* _Brief_:
Give again, unchanged, the line that contains "- Soho House Names" together with every line that follows it until the entries end.

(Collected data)
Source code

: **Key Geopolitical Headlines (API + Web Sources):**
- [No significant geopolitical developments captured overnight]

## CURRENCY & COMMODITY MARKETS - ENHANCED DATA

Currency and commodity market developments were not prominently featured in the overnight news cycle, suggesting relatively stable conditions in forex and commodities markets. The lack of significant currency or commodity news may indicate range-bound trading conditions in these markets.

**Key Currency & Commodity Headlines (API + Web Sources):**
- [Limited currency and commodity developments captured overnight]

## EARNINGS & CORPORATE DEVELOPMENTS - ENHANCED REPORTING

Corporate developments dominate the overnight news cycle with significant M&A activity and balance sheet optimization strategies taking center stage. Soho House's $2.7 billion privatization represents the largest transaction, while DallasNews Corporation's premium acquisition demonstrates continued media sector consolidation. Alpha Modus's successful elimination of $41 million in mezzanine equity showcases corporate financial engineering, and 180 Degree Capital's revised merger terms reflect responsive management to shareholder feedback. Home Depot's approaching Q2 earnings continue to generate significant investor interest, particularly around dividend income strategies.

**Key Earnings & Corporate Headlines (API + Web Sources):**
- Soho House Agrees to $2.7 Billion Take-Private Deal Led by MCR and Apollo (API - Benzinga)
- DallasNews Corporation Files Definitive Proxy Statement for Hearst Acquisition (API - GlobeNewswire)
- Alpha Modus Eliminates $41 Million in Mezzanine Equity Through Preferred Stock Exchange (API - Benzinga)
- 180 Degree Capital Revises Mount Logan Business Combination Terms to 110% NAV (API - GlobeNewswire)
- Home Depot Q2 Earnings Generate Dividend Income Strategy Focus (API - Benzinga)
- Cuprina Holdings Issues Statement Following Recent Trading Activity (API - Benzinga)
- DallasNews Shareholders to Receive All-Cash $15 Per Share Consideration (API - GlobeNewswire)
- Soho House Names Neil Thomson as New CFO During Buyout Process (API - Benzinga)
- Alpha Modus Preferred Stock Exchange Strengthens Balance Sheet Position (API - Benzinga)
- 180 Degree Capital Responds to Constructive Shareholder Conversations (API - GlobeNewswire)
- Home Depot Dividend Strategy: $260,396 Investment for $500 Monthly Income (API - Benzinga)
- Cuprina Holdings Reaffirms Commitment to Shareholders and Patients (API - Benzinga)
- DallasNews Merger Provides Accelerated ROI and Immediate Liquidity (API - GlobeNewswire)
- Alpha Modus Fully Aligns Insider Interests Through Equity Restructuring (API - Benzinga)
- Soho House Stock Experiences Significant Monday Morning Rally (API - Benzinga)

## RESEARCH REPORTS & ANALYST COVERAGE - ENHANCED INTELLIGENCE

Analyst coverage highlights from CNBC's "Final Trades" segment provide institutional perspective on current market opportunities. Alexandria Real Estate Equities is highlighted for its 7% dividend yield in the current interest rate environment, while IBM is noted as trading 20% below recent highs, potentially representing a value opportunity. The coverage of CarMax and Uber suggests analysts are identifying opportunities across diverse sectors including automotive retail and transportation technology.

* _Answer to the problem_:
- Soho House Names Neil Thomson as New CFO During Buyout Process (API - Benzinga)
- Alpha Modus Preferred Stock Exchange Strengthens Balance Sheet Position (API - Benzinga)
- 180 Degree Capital Responds to Constructive Shareholder Conversations (API - GlobeNewswire)
- Home Depot Dividend Strategy: $260,396 Investment for $500 Monthly Income (API - Benzinga)
- Cuprina Holdings Reaffirms Commitment to Shareholders and Patients (API - Benzinga)
- DallasNews Merger Provides Accelerated ROI and Immediate Liquidity (API - GlobeNewswire)
- Alpha Modus Fully Aligns Insider Interests Through Equity Restructuring (API - Benzinga)
- Soho House Stock Experiences Significant Monday Morning Rally (API - Benzinga)

## RESEARCH REPORTS & ANALYST COVERAGE - ENHANCED INTELLIGENCE

Analyst coverage highlights from CNBC's "Final Trades" segment provide institutional perspective on current market opportunities. Alexandria Real Estate Equities is highlighted for its 7% dividend yield in the current interest rate environment, while IBM is noted as trading 20% below recent highs, potentially representing a value opportunity. The coverage of CarMax and Uber suggests analysts are identifying opportunities across diverse sectors including automotive retail and transportation technology.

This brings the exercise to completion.